Encore une fois, Ledru-Rollin croit-il que le rejet successif de dix, de vingt mauvaises lois sur un seul et même sujet forcera l'Assemblée de faire taire l'intérêt, d'avoir de l'esprit et de marcher bien? Ce serait une singulière illusion! L'Assemblée ferait ce qu'elle fait toujours; elle ne ferait rien, ou plutôt elle ne ferait pas de lois et rendrait de fort sots décrets.

D'un autre côté, à quoi servirait-il de fixer nous-mêmes les principes primordiaux sans pouvoir régler les questions subordonnées, ou, comme dit Ledru-Rollin, sans pourvoir aux nécessités secondaires.
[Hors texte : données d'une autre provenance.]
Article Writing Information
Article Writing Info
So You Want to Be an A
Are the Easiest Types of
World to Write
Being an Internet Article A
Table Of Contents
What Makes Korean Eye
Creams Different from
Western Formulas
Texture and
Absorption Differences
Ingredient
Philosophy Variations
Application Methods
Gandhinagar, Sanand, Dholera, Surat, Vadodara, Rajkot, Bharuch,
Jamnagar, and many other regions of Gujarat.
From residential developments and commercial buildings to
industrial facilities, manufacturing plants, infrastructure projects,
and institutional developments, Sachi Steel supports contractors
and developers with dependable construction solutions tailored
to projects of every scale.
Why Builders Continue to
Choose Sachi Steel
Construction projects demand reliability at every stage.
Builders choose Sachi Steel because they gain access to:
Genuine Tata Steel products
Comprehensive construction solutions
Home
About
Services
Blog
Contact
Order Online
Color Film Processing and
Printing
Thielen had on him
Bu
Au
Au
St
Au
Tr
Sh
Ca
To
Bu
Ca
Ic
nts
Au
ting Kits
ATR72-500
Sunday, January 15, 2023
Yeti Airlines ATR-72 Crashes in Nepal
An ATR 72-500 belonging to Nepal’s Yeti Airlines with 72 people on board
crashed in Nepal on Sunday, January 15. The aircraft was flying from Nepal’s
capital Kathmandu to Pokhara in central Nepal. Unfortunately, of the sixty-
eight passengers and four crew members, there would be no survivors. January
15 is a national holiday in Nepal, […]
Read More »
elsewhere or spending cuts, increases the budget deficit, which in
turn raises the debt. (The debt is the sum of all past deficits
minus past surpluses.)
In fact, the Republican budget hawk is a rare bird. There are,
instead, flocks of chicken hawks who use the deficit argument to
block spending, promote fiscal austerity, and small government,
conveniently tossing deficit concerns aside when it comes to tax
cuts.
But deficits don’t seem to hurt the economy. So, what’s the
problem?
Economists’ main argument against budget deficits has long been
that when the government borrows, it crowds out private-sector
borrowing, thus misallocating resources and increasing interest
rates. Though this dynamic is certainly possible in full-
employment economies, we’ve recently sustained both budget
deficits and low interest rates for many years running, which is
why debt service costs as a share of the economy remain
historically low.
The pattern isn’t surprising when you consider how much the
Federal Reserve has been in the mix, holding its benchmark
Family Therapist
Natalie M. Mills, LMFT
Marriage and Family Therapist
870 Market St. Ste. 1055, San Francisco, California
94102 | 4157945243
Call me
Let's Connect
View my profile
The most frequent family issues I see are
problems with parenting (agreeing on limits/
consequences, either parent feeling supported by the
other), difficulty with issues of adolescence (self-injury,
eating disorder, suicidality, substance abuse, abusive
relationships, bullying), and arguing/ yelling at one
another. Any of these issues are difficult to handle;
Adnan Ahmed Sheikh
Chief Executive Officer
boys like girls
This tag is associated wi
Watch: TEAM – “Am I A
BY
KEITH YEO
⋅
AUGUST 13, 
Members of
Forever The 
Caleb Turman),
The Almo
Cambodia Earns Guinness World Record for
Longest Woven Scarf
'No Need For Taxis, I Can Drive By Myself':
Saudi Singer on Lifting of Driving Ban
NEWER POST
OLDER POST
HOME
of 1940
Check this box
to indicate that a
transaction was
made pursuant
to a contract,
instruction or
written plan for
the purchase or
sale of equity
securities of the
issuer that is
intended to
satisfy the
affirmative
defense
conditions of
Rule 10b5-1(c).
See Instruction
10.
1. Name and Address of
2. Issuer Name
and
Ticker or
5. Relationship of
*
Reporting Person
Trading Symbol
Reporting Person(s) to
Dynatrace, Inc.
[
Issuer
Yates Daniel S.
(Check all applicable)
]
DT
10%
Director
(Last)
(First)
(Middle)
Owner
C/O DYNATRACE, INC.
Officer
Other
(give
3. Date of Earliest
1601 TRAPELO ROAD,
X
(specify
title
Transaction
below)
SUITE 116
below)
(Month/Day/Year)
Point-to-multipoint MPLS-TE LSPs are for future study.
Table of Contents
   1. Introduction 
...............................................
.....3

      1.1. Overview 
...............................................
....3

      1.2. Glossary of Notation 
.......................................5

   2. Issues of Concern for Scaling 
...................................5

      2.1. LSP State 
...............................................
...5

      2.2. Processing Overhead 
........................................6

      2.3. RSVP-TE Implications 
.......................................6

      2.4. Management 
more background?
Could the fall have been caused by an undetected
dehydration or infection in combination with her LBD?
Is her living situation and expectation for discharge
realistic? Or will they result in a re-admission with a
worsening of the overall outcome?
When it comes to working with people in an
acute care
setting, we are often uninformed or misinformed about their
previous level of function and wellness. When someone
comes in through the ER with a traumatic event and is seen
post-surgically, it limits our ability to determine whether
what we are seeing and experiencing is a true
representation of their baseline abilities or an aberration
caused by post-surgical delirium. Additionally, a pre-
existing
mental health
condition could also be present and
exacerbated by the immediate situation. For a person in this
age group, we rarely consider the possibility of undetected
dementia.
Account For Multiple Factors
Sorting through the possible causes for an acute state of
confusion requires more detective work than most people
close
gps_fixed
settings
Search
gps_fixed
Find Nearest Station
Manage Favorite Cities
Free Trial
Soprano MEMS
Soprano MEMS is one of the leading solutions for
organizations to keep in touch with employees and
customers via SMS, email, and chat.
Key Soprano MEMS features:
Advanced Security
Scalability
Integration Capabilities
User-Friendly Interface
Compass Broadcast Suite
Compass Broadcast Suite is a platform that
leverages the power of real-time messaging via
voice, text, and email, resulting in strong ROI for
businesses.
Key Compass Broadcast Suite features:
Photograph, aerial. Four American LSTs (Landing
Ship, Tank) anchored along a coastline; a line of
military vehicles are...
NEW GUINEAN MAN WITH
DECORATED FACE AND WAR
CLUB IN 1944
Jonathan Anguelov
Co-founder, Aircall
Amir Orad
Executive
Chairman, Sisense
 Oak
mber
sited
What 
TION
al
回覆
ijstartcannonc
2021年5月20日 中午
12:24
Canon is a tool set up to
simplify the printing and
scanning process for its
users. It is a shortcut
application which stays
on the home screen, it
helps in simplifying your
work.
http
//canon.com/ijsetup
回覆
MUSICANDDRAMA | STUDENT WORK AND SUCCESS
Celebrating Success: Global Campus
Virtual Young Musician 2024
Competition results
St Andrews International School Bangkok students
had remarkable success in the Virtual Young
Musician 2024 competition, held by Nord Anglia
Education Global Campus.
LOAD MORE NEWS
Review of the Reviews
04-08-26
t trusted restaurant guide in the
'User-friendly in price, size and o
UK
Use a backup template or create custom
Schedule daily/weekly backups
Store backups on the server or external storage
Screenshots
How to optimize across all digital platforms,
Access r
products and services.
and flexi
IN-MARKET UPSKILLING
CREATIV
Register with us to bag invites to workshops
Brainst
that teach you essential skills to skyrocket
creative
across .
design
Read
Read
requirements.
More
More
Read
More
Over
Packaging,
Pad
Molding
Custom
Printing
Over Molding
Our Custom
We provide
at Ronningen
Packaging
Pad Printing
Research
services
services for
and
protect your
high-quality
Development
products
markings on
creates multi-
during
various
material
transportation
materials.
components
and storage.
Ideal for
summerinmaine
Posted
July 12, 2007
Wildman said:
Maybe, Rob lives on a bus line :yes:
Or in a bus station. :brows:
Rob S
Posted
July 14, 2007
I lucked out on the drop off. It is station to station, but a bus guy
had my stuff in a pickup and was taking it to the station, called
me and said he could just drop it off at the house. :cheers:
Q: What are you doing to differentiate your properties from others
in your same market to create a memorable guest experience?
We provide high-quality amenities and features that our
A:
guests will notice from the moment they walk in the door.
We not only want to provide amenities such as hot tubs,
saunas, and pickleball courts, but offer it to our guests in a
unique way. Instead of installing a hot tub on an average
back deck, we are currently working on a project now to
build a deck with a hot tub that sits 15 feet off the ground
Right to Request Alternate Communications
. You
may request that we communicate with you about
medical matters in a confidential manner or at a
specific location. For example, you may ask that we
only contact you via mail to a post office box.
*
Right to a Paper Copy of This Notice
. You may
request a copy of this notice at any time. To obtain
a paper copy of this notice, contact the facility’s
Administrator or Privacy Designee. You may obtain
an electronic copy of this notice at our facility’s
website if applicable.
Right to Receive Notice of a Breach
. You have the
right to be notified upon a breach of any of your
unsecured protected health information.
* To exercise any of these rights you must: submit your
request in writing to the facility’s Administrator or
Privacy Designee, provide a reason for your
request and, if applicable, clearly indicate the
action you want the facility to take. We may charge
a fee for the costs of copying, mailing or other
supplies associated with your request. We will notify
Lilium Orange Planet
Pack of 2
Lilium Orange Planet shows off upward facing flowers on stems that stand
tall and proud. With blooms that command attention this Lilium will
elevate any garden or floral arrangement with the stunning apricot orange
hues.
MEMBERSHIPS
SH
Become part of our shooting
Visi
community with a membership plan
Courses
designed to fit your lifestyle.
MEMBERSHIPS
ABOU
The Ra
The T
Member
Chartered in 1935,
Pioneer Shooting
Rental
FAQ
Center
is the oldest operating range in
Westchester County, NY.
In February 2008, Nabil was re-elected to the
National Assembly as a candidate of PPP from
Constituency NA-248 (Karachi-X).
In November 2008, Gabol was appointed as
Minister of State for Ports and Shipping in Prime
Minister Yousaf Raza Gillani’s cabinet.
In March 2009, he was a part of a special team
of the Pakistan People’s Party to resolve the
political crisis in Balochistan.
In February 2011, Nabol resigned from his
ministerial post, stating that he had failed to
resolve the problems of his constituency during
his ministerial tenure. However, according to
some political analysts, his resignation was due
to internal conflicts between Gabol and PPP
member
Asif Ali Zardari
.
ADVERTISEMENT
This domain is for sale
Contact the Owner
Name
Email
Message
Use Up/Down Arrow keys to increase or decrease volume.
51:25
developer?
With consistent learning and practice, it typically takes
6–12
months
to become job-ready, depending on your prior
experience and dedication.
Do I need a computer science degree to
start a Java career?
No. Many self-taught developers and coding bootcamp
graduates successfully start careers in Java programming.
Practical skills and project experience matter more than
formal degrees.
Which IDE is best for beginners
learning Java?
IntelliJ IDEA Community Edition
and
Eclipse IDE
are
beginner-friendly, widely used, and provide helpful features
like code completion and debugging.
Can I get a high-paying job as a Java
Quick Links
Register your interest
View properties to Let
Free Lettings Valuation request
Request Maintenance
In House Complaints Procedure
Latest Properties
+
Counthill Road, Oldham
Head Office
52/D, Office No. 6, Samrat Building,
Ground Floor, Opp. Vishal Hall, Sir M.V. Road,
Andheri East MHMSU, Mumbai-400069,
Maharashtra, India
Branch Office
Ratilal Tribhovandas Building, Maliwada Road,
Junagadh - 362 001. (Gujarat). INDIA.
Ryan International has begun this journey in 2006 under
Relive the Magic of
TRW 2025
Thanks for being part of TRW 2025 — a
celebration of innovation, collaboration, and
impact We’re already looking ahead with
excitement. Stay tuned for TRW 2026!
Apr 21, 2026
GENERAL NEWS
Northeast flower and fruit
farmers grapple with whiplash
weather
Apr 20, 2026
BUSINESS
L'expérience de soixante ans ne nous apprend-elle pas ce qui arrive infailliblement dans ce cas? Assez de principes primordiaux se trouvent formulés dans presque toutes les constitutions, dans presque toutes les lois fondamentales de l'Europe; ils sont fixés en bloc par ces lois, mais on les renverse, on les ruine en détail par ce que vous appelez décrets. Introduire votre système, c'est faire proclamer par le peuple la liberté

de la presse pour la faire détruire ensuite par des décrets parlementaires sur la vente des journaux, sur le timbre, les brevets d'imprimeurs et tout cet attirail de compression forgé dans les assemblées législatives; c'est faire acclamer par le peuple le suffrage universel, pour faire exclure ensuite par un décret des mandataires la vile multitude; c'est faire publier par le peuple les droits de l'homme pour faire établir un peu après par une décision de la chambre l'état de siége, et cela sous le prétexte de sauver la patrie et la civilisation.

Mais allons jusqu'au bout. Où est la ligne de séparation exacte que vous tirerez entre la loi et le décret? Comment préviendrez-vous les conflits de compétence entre vos deux pouvoirs législatifs, conflits de compétence que la malveillance naturelle de vos mandataires ne manquera pas de faire naître à chaque instant? Et à qui restera l'avantage dans ces conflits? est-ce à l'Assemblée qui sera toujours là, tenant dans sa main la force armée et l'administration? ou est-ce au peuple qui ne se réunira que bien rarement (1)?

A l'homme qui réfléchit, il ne restera aucun doute. Le système de Ledru-Rollin, s'il était réalisé, s'il pouvait être réalisé après une révolution victorieuse, ensevelirait encore une fois la démocratie sous les ruines de la liberté. Il laisse subsister le mal, c'est-à-dire la délégation; en un mot, il n'est pas ce que vous voulez qu'il soit; il n'est pas le gouvernement direct du peuple par le peuple. L'étiquette est mensongère. J'en donnerai la preuve par celui même sur lequel Ledru-Rollin veut s'appuyer; je la donnerai par

(1) Louis Blanc, en transcrivant ce qui précède, pour s'en servir dans sa critique du système de Ledru-Rollin, dit :

« La Démocratie pacifique, sur ce point, vous a répondu si péremptoirement que je ne saurais mieux faire que de la citer. » (Plus de Girondins, page 99.)